▸ **Text segment**:
------------------------------------------------------------------------

For many of us, choosing a game console may come down to a few specific exclusive games, including some don’t even need to be on the horizon. For racing fans (like me), the mere prospect of a new Gran Turismo may be enough warrant buying a Gran Turismo Sport, and while it’s only a sliver of content from the upcoming game, one thing is clear: Gran Turismo is back, for better and for worse.


The “sport” in Gran Turismo Sport refers to a new competitive mode that establishes asynchronous competitions among certain groups of players. It’s separate from the usual online multiplayer offerings and is also removed from the career mode. “Sport” mode is the only portion of the game open in the beta, though, and we’ll have to wait a little longer to explore GT as a whole. It was enough, though, to experience the core driving gameplay to see what’s changed, and what hasn’t.

Right away, Sport feels identical to just about any of the previous entrees: the unforgiving adherence to real-world driving characteristics, the meticulously crafted tracks, and the familiar engine/tire screeching sound effects that communicates how we’re performing. You’d be hard pressed to determine if you’re playing a new version or not just from that alone, which is either good or bad, depending on how you look at it.

Right away, Gran Turismo feels identical to just about any of the previous entree.

On one hand, you have the consistent gameplay that fans of the series have practiced and mastered over the course of the series. The game is, after all, about the ongoing pursuit of shaving down lap times, and you’d be more than a little miffed if all your hours of practice went to waste as soon as a new entry of the series came out. On the other hand, the lack of change has driven some longtime fans away to more varied racing games, including the Microsoft-exclusive Forza series.

------------------------------------------------------------------------

▸ **Data**:
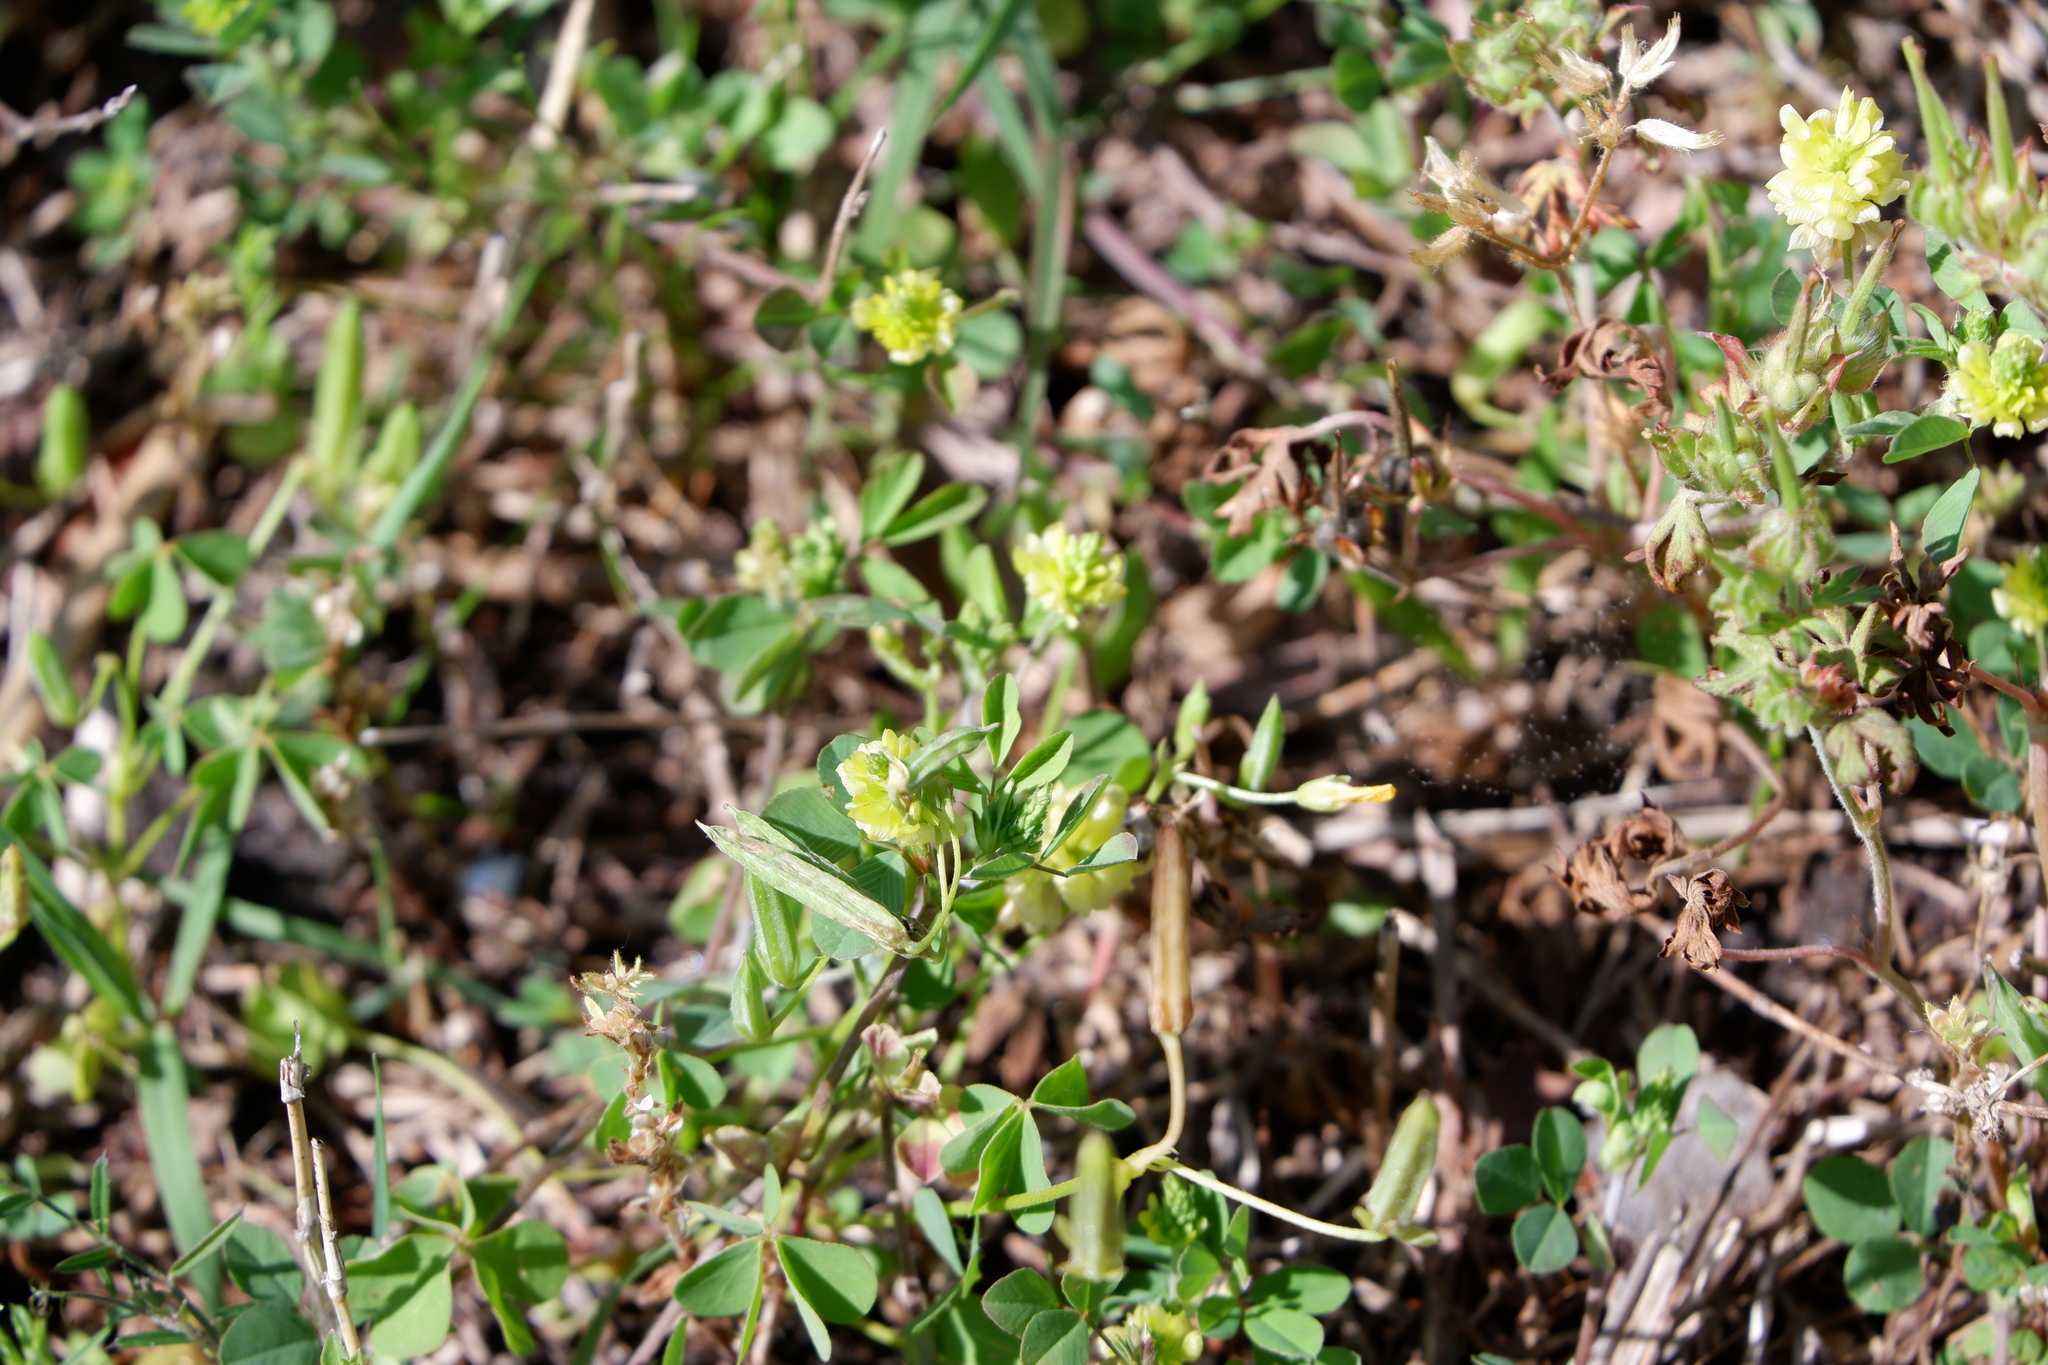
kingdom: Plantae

------------------------------------------------------------------------

▸ **List of tasks**:
1. Answer these questions from the Gran Turismo Sport article:
(a) What does the "sport" in Gran Turismo Sport refer to?
(b) Which portion of the game is open in the beta?
(c) Which series is named as having drawn some longtime fans away?
2. Quote everything in the Gran Turismo Sport article from "Right away, Sport feels identical" down to "the previous entree.".
Answer using only the Gran Turismo Sport article, not the lines.

▸ **Full solutions**:
1.
(a) A new competitive mode that establishes asynchronous competitions among certain groups of players.
(b) "Sport" mode.
(c) The Microsoft-exclusive Forza series.

2.
Right away, Sport feels identical to just about any of the previous entrees: the unforgiving adherence to real-world driving characteristics, the meticulously crafted tracks, and the familiar engine/tire screeching sound effects that communicates how we’re performing. You’d be hard pressed to determine if you’re playing a new version or not just from that alone, which is either good or bad, depending on how you look at it.

Right away, Gran Turismo feels identical to just about any of the previous entree.